## Problem details:
Your answer needs to include each line of the records in which the string "output" can be found.
(Data provided)
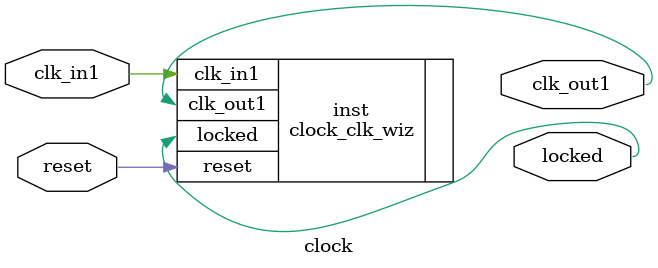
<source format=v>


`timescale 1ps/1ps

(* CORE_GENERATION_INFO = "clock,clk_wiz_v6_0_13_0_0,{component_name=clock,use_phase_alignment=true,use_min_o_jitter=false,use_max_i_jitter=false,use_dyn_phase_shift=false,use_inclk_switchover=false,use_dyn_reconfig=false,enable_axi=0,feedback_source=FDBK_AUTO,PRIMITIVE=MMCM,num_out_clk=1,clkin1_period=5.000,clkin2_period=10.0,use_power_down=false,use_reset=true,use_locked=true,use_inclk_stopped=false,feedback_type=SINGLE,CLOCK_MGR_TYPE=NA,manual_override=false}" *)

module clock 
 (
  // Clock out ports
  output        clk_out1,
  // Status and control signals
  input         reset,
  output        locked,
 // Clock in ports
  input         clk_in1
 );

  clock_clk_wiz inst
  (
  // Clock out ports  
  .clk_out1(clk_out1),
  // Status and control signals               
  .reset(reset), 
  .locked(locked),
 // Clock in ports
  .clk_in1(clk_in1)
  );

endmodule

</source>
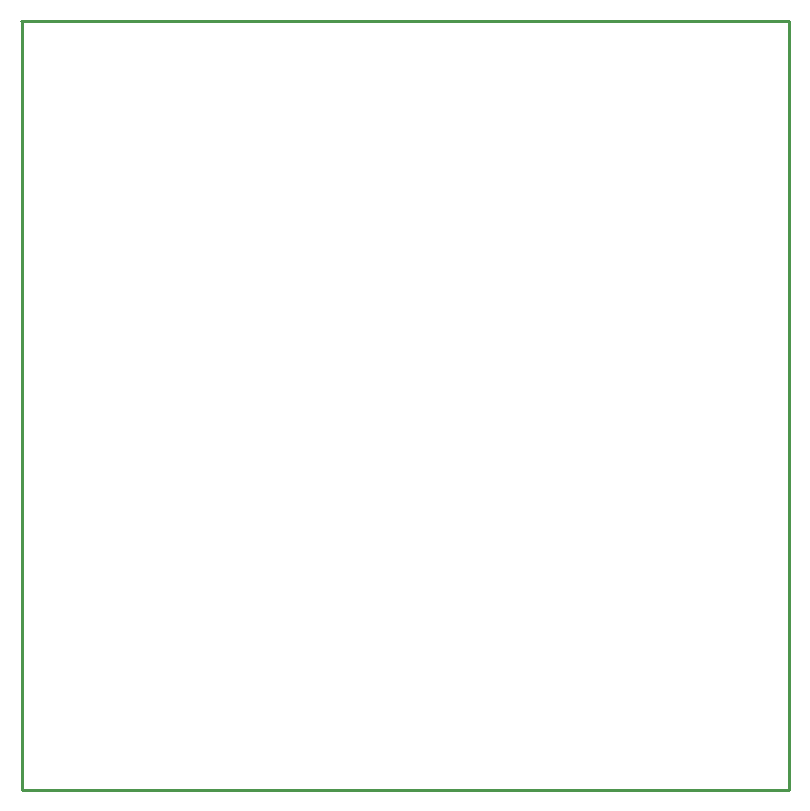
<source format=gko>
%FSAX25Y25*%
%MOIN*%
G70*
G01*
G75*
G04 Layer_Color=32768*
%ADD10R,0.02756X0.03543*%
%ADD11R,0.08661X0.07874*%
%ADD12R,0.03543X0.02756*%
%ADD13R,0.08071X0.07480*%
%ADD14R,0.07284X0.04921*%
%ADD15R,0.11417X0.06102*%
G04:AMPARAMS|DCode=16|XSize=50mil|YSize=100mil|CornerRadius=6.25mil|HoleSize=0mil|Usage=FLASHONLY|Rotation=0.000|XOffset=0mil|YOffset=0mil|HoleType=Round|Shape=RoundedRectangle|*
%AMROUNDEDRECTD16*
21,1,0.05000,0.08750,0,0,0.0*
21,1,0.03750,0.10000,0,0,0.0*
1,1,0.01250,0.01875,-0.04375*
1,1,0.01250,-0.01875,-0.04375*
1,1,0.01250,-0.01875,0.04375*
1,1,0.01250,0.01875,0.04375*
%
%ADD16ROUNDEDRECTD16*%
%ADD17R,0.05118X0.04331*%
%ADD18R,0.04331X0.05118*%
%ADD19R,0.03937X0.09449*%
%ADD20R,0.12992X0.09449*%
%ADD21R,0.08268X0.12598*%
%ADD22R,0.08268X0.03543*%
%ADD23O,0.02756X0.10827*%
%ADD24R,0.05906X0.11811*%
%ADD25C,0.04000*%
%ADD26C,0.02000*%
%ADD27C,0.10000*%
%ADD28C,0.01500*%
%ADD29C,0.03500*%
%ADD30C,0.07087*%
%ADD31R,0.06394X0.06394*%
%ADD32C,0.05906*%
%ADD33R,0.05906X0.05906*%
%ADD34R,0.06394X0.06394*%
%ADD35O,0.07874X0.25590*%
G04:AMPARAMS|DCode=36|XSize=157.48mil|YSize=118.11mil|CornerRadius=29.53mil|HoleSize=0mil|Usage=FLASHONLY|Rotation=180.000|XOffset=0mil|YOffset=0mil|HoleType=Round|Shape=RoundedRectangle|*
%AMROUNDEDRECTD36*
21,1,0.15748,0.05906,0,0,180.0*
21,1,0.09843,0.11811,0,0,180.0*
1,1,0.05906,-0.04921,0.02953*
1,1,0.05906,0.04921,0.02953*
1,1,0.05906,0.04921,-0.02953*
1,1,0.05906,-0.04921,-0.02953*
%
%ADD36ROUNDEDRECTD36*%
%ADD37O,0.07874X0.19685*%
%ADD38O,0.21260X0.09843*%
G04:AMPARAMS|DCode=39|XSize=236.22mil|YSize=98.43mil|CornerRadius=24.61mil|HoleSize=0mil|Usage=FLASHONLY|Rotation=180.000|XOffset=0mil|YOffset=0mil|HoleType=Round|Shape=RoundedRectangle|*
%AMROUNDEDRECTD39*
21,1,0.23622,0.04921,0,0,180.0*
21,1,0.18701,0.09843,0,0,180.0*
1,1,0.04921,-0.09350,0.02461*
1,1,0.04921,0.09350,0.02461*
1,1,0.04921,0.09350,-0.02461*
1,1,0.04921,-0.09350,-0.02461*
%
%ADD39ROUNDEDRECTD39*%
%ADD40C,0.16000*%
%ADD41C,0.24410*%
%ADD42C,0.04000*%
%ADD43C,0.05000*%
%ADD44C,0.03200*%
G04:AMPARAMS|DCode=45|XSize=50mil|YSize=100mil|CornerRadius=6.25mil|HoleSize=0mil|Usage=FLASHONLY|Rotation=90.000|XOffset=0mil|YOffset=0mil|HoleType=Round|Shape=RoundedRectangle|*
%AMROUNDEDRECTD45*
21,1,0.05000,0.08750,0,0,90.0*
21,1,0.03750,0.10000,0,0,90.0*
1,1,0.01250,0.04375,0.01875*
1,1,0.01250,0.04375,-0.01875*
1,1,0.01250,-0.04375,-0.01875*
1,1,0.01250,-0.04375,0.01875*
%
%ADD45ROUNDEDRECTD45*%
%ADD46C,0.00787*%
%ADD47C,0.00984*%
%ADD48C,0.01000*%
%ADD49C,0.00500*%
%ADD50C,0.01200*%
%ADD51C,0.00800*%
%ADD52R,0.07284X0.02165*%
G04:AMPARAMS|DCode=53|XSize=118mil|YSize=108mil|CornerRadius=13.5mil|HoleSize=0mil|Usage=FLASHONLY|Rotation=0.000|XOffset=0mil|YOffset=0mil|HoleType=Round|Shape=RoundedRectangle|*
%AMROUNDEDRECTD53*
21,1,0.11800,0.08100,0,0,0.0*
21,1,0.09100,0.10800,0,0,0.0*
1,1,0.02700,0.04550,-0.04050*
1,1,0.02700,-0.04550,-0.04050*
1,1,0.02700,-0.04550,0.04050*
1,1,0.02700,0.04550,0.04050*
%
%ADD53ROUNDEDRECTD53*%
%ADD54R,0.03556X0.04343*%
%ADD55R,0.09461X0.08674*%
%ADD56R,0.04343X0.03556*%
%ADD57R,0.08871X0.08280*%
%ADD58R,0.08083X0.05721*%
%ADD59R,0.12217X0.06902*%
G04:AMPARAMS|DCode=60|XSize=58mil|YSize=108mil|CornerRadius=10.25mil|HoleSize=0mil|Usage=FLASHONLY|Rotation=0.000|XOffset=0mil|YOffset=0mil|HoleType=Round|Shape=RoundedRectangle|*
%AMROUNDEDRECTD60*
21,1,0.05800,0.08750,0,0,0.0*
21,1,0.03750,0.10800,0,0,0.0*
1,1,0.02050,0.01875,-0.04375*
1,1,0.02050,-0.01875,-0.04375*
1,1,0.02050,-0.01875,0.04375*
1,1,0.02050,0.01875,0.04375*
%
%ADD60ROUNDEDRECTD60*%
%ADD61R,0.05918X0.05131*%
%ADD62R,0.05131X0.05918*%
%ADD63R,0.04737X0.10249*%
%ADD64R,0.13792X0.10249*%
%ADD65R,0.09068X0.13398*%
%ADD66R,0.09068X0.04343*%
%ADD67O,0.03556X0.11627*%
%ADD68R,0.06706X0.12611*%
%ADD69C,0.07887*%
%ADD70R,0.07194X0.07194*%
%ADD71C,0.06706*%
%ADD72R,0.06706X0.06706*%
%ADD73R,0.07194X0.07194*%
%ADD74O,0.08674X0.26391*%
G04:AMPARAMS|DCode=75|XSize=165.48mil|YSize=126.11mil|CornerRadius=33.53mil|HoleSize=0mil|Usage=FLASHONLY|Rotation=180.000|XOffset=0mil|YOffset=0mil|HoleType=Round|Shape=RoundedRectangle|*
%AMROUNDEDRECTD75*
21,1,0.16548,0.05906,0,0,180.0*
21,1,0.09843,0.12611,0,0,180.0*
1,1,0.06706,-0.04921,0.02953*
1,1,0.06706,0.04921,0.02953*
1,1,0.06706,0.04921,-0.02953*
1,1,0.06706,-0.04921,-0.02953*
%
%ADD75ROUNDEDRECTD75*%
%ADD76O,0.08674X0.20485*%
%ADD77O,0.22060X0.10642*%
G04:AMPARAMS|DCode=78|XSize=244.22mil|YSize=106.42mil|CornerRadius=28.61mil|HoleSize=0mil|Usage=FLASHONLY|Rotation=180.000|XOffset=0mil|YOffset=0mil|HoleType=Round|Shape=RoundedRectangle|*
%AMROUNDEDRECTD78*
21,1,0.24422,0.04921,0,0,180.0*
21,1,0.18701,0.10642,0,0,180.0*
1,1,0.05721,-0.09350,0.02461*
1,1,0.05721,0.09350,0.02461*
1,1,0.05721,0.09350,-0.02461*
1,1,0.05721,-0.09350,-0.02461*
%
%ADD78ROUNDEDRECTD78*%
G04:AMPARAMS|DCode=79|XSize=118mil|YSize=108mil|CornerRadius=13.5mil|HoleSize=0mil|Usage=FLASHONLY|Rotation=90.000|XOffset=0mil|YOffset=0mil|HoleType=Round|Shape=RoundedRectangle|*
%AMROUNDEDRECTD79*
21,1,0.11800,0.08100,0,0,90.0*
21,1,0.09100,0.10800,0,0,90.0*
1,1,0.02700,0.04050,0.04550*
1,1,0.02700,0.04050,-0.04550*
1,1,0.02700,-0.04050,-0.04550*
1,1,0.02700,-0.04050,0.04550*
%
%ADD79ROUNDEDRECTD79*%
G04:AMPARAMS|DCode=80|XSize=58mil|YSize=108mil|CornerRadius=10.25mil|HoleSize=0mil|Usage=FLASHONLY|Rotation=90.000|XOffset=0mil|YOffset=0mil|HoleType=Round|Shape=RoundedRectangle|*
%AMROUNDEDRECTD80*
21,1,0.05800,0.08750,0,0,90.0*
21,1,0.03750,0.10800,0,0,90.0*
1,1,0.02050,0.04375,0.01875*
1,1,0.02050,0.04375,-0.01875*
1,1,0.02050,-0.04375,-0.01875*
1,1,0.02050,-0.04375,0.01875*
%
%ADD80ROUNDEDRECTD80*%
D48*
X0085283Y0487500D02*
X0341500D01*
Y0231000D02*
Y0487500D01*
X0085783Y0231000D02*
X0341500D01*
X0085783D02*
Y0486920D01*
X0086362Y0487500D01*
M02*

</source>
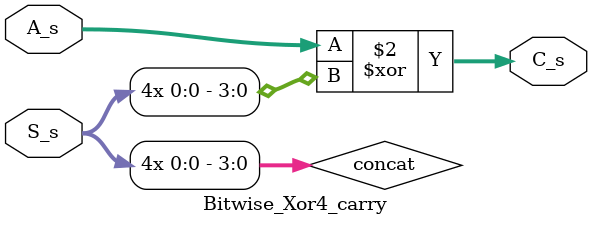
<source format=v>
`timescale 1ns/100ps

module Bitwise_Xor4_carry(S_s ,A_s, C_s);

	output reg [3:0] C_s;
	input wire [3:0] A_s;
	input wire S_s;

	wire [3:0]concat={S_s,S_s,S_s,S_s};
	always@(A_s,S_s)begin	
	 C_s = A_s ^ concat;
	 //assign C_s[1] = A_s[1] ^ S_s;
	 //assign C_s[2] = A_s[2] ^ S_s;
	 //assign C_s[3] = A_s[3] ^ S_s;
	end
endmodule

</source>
(End Data provided)
## Response to the exercise:
  output        clk_out1,
  output        locked,
	output reg [3:0] C_s;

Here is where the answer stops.